▶ _Written task_:
Convert every line of the entries below into a Markdown table with two columns, Row and Line, numbering the rows in order and omitting any blank lines.

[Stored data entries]
------------------------------------

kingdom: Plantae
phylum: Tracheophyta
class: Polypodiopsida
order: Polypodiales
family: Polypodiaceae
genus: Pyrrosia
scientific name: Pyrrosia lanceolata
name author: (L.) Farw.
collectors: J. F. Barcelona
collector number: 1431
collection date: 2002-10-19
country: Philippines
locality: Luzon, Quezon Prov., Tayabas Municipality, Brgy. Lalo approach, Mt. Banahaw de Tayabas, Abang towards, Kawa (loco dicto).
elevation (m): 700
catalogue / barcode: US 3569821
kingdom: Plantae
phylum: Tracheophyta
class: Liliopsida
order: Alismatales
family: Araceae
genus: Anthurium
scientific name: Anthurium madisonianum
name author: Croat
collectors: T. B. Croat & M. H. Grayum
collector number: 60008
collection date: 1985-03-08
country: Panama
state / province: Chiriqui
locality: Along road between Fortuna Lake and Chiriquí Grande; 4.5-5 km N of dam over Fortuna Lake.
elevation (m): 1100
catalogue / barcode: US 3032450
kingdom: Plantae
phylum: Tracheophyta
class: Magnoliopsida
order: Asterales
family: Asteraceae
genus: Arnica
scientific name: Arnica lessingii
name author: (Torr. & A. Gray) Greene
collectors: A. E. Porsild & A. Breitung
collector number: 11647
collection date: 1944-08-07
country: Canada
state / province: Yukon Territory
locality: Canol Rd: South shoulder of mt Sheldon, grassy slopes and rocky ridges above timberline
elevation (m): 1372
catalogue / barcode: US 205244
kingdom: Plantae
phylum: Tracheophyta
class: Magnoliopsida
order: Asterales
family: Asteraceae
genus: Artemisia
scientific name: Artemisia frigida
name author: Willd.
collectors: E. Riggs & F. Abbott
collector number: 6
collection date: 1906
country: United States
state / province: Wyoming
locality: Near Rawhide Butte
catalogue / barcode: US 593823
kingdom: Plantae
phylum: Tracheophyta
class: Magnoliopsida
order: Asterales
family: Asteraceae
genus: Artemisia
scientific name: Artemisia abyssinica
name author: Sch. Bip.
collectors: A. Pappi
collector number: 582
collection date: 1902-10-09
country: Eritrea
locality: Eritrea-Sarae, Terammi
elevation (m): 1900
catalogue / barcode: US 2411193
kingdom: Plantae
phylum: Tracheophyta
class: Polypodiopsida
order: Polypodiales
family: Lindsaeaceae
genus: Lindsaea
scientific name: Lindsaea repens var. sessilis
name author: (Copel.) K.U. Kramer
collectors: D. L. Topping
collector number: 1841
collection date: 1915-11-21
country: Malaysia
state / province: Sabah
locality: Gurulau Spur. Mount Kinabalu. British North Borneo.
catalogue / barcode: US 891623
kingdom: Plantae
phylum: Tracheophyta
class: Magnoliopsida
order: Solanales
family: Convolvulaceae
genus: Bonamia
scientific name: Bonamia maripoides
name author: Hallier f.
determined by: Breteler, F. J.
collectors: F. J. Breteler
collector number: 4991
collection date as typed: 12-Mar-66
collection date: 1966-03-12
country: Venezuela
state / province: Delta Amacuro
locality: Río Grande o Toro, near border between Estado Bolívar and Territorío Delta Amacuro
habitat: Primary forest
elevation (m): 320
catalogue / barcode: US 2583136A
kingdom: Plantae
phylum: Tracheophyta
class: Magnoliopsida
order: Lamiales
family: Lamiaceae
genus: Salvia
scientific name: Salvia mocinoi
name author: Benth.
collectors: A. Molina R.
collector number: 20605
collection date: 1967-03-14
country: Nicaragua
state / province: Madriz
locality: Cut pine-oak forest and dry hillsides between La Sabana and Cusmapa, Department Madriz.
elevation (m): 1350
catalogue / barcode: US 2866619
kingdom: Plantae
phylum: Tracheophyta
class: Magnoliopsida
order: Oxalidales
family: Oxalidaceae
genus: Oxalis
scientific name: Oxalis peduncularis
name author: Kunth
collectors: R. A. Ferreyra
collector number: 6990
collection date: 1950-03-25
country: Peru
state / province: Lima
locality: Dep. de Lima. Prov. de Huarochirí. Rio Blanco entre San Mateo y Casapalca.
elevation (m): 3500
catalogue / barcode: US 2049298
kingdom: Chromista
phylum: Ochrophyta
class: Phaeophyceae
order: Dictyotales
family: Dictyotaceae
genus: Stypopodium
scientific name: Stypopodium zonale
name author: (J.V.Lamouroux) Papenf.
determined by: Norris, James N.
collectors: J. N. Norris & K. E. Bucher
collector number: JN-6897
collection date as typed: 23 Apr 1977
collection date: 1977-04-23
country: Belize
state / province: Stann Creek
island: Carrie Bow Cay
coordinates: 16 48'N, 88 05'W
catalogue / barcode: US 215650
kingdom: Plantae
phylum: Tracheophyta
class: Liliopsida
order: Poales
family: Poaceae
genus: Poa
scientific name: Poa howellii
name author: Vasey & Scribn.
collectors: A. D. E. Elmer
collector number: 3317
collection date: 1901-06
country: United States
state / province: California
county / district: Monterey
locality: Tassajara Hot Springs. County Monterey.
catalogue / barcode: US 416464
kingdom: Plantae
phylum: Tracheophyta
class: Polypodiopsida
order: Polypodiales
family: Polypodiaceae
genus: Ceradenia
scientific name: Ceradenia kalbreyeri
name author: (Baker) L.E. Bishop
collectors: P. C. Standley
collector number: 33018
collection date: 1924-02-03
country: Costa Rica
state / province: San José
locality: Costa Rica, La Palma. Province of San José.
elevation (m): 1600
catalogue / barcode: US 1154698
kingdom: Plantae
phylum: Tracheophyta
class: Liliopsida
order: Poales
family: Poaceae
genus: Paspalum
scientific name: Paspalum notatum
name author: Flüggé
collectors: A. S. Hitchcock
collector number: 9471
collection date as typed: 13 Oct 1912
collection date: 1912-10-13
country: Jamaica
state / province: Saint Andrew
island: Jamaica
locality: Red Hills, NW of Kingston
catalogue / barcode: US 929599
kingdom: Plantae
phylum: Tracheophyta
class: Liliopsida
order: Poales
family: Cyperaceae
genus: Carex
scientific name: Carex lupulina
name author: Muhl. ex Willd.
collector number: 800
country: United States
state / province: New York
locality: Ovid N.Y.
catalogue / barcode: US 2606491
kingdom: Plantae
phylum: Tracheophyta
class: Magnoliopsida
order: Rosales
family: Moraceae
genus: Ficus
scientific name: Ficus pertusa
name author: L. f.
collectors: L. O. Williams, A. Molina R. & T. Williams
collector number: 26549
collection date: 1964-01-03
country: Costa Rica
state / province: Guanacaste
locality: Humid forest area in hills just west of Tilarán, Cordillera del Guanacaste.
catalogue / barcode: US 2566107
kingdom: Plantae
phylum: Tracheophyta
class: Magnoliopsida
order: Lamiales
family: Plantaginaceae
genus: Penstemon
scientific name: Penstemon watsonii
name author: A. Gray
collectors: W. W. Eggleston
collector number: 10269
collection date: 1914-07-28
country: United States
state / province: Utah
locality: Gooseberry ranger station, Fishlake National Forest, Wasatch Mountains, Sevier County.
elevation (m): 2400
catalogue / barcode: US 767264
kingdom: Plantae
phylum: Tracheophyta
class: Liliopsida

------------------------------------

▶ _Completed exercise_:
| Row | Line |
|---|---|
| 1 | kingdom: Plantae |
| 2 | phylum: Tracheophyta |
| 3 | class: Polypodiopsida |
| 4 | order: Polypodiales |
| 5 | family: Polypodiaceae |
| 6 | genus: Pyrrosia |
| 7 | scientific name: Pyrrosia lanceolata |
| 8 | name author: (L.) Farw. |
| 9 | collectors: J. F. Barcelona |
| 10 | collector number: 1431 |
| 11 | collection date: 2002-10-19 |
| 12 | country: Philippines |
| 13 | locality: Luzon, Quezon Prov., Tayabas Municipality, Brgy. Lalo approach, Mt. Banahaw de Tayabas, Abang towards, Kawa (loco dicto). |
| 14 | elevation (m): 700 |
| 15 | catalogue / barcode: US 3569821 |
| 16 | kingdom: Plantae |
| 17 | phylum: Tracheophyta |
| 18 | class: Liliopsida |
| 19 | order: Alismatales |
| 20 | family: Araceae |
| 21 | genus: Anthurium |
| 22 | scientific name: Anthurium madisonianum |
| 23 | name author: Croat |
| 24 | collectors: T. B. Croat & M. H. Grayum |
| 25 | collector number: 60008 |
| 26 | collection date: 1985-03-08 |
| 27 | country: Panama |
| 28 | state / province: Chiriqui |
| 29 | locality: Along road between Fortuna Lake and Chiriquí Grande; 4.5-5 km N of dam over Fortuna Lake. |
| 30 | elevation (m): 1100 |
| 31 | catalogue / barcode: US 3032450 |
| 32 | kingdom: Plantae |
| 33 | phylum: Tracheophyta |
| 34 | class: Magnoliopsida |
| 35 | order: Asterales |
| 36 | family: Asteraceae |
| 37 | genus: Arnica |
| 38 | scientific name: Arnica lessingii |
| 39 | name author: (Torr. & A. Gray) Greene |
| 40 | collectors: A. E. Porsild & A. Breitung |
| 41 | collector number: 11647 |
| 42 | collection date: 1944-08-07 |
| 43 | country: Canada |
| 44 | state / province: Yukon Territory |
| 45 | locality: Canol Rd: South shoulder of mt Sheldon, grassy slopes and rocky ridges above timberline |
| 46 | elevation (m): 1372 |
| 47 | catalogue / barcode: US 205244 |
| 48 | kingdom: Plantae |
| 49 | phylum: Tracheophyta |
| 50 | class: Magnoliopsida |
| 51 | order: Asterales |
| 52 | family: Asteraceae |
| 53 | genus: Artemisia |
| 54 | scientific name: Artemisia frigida |
| 55 | name author: Willd. |
| 56 | collectors: E. Riggs & F. Abbott |
| 57 | collector number: 6 |
| 58 | collection date: 1906 |
| 59 | country: United States |
| 60 | state / province: Wyoming |
| 61 | locality: Near Rawhide Butte |
| 62 | catalogue / barcode: US 593823 |
| 63 | kingdom: Plantae |
| 64 | phylum: Tracheophyta |
| 65 | class: Magnoliopsida |
| 66 | order: Asterales |
| 67 | family: Asteraceae |
| 68 | genus: Artemisia |
| 69 | scientific name: Artemisia abyssinica |
| 70 | name author: Sch. Bip. |
| 71 | collectors: A. Pappi |
| 72 | collector number: 582 |
| 73 | collection date: 1902-10-09 |
| 74 | country: Eritrea |
| 75 | locality: Eritrea-Sarae, Terammi |
| 76 | elevation (m): 1900 |
| 77 | catalogue / barcode: US 2411193 |
| 78 | kingdom: Plantae |
| 79 | phylum: Tracheophyta |
| 80 | class: Polypodiopsida |
| 81 | order: Polypodiales |
| 82 | family: Lindsaeaceae |
| 83 | genus: Lindsaea |
| 84 | scientific name: Lindsaea repens var. sessilis |
| 85 | name author: (Copel.) K.U. Kramer |
| 86 | collectors: D. L. Topping |
| 87 | collector number: 1841 |
| 88 | collection date: 1915-11-21 |
| 89 | country: Malaysia |
| 90 | state / province: Sabah |
| 91 | locality: Gurulau Spur. Mount Kinabalu. British North Borneo. |
| 92 | catalogue / barcode: US 891623 |
| 93 | kingdom: Plantae |
| 94 | phylum: Tracheophyta |
| 95 | class: Magnoliopsida |
| 96 | order: Solanales |
| 97 | family: Convolvulaceae |
| 98 | genus: Bonamia |
| 99 | scientific name: Bonamia maripoides |
| 100 | name author: Hallier f. |
| 101 | determined by: Breteler, F. J. |
| 102 | collectors: F. J. Breteler |
| 103 | collector number: 4991 |
| 104 | collection date as typed: 12-Mar-66 |
| 105 | collection date: 1966-03-12 |
| 106 | country: Venezuela |
| 107 | state / province: Delta Amacuro |
| 108 | locality: Río Grande o Toro, near border between Estado Bolívar and Territorío Delta Amacuro |
| 109 | habitat: Primary forest |
| 110 | elevation (m): 320 |
| 111 | catalogue / barcode: US 2583136A |
| 112 | kingdom: Plantae |
| 113 | phylum: Tracheophyta |
| 114 | class: Magnoliopsida |
| 115 | order: Lamiales |
| 116 | family: Lamiaceae |
| 117 | genus: Salvia |
| 118 | scientific name: Salvia mocinoi |
| 119 | name author: Benth. |
| 120 | collectors: A. Molina R. |
| 121 | collector number: 20605 |
| 122 | collection date: 1967-03-14 |
| 123 | country: Nicaragua |
| 124 | state / province: Madriz |
| 125 | locality: Cut pine-oak forest and dry hillsides between La Sabana and Cusmapa, Department Madriz. |
| 126 | elevation (m): 1350 |
| 127 | catalogue / barcode: US 2866619 |
| 128 | kingdom: Plantae |
| 129 | phylum: Tracheophyta |
| 130 | class: Magnoliopsida |
| 131 | order: Oxalidales |
| 132 | family: Oxalidaceae |
| 133 | genus: Oxalis |
| 134 | scientific name: Oxalis peduncularis |
| 135 | name author: Kunth |
| 136 | collectors: R. A. Ferreyra |
| 137 | collector number: 6990 |
| 138 | collection date: 1950-03-25 |
| 139 | country: Peru |
| 140 | state / province: Lima |
| 141 | locality: Dep. de Lima. Prov. de Huarochirí. Rio Blanco entre San Mateo y Casapalca. |
| 142 | elevation (m): 3500 |
| 143 | catalogue / barcode: US 2049298 |
| 144 | kingdom: Chromista |
| 145 | phylum: Ochrophyta |
| 146 | class: Phaeophyceae |
| 147 | order: Dictyotales |
| 148 | family: Dictyotaceae |
| 149 | genus: Stypopodium |
| 150 | scientific name: Stypopodium zonale |
| 151 | name author: (J.V.Lamouroux) Papenf. |
| 152 | determined by: Norris, James N. |
| 153 | collectors: J. N. Norris & K. E. Bucher |
| 154 | collector number: JN-6897 |
| 155 | collection date as typed: 23 Apr 1977 |
| 156 | collection date: 1977-04-23 |
| 157 | country: Belize |
| 158 | state / province: Stann Creek |
| 159 | island: Carrie Bow Cay |
| 160 | coordinates: 16 48'N, 88 05'W |
| 161 | catalogue / barcode: US 215650 |
| 162 | kingdom: Plantae |
| 163 | phylum: Tracheophyta |
| 164 | class: Liliopsida |
| 165 | order: Poales |
| 166 | family: Poaceae |
| 167 | genus: Poa |
| 168 | scientific name: Poa howellii |
| 169 | name author: Vasey & Scribn. |
| 170 | collectors: A. D. E. Elmer |
| 171 | collector number: 3317 |
| 172 | collection date: 1901-06 |
| 173 | country: United States |
| 174 | state / province: California |
| 175 | county / district: Monterey |
| 176 | locality: Tassajara Hot Springs. County Monterey. |
| 177 | catalogue / barcode: US 416464 |
| 178 | kingdom: Plantae |
| 179 | phylum: Tracheophyta |
| 180 | class: Polypodiopsida |
| 181 | order: Polypodiales |
| 182 | family: Polypodiaceae |
| 183 | genus: Ceradenia |
| 184 | scientific name: Ceradenia kalbreyeri |
| 185 | name author: (Baker) L.E. Bishop |
| 186 | collectors: P. C. Standley |
| 187 | collector number: 33018 |
| 188 | collection date: 1924-02-03 |
| 189 | country: Costa Rica |
| 190 | state / province: San José |
| 191 | locality: Costa Rica, La Palma. Province of San José. |
| 192 | elevation (m): 1600 |
| 193 | catalogue / barcode: US 1154698 |
| 194 | kingdom: Plantae |
| 195 | phylum: Tracheophyta |
| 196 | class: Liliopsida |
| 197 | order: Poales |
| 198 | family: Poaceae |
| 199 | genus: Paspalum |
| 200 | scientific name: Paspalum notatum |
| 201 | name author: Flüggé |
| 202 | collectors: A. S. Hitchcock |
| 203 | collector number: 9471 |
| 204 | collection date as typed: 13 Oct 1912 |
| 205 | collection date: 1912-10-13 |
| 206 | country: Jamaica |
| 207 | state / province: Saint Andrew |
| 208 | island: Jamaica |
| 209 | locality: Red Hills, NW of Kingston |
| 210 | catalogue / barcode: US 929599 |
| 211 | kingdom: Plantae |
| 212 | phylum: Tracheophyta |
| 213 | class: Liliopsida |
| 214 | order: Poales |
| 215 | family: Cyperaceae |
| 216 | genus: Carex |
| 217 | scientific name: Carex lupulina |
| 218 | name author: Muhl. ex Willd. |
| 219 | collector number: 800 |
| 220 | country: United States |
| 221 | state / province: New York |
| 222 | locality: Ovid N.Y. |
| 223 | catalogue / barcode: US 2606491 |
| 224 | kingdom: Plantae |
| 225 | phylum: Tracheophyta |
| 226 | class: Magnoliopsida |
| 227 | order: Rosales |
| 228 | family: Moraceae |
| 229 | genus: Ficus |
| 230 | scientific name: Ficus pertusa |
| 231 | name author: L. f. |
| 232 | collectors: L. O. Williams, A. Molina R. & T. Williams |
| 233 | collector number: 26549 |
| 234 | collection date: 1964-01-03 |
| 235 | country: Costa Rica |
| 236 | state / province: Guanacaste |
| 237 | locality: Humid forest area in hills just west of Tilarán, Cordillera del Guanacaste. |
| 238 | catalogue / barcode: US 2566107 |
| 239 | kingdom: Plantae |
| 240 | phylum: Tracheophyta |
| 241 | class: Magnoliopsida |
| 242 | order: Lamiales |
| 243 | family: Plantaginaceae |
| 244 | genus: Penstemon |
| 245 | scientific name: Penstemon watsonii |
| 246 | name author: A. Gray |
| 247 | collectors: W. W. Eggleston |
| 248 | collector number: 10269 |
| 249 | collection date: 1914-07-28 |
| 250 | country: United States |
| 251 | state / province: Utah |
| 252 | locality: Gooseberry ranger station, Fishlake National Forest, Wasatch Mountains, Sevier County. |
| 253 | elevation (m): 2400 |
| 254 | catalogue / barcode: US 767264 |
| 255 | kingdom: Plantae |
| 256 | phylum: Tracheophyta |
| 257 | class: Liliopsida |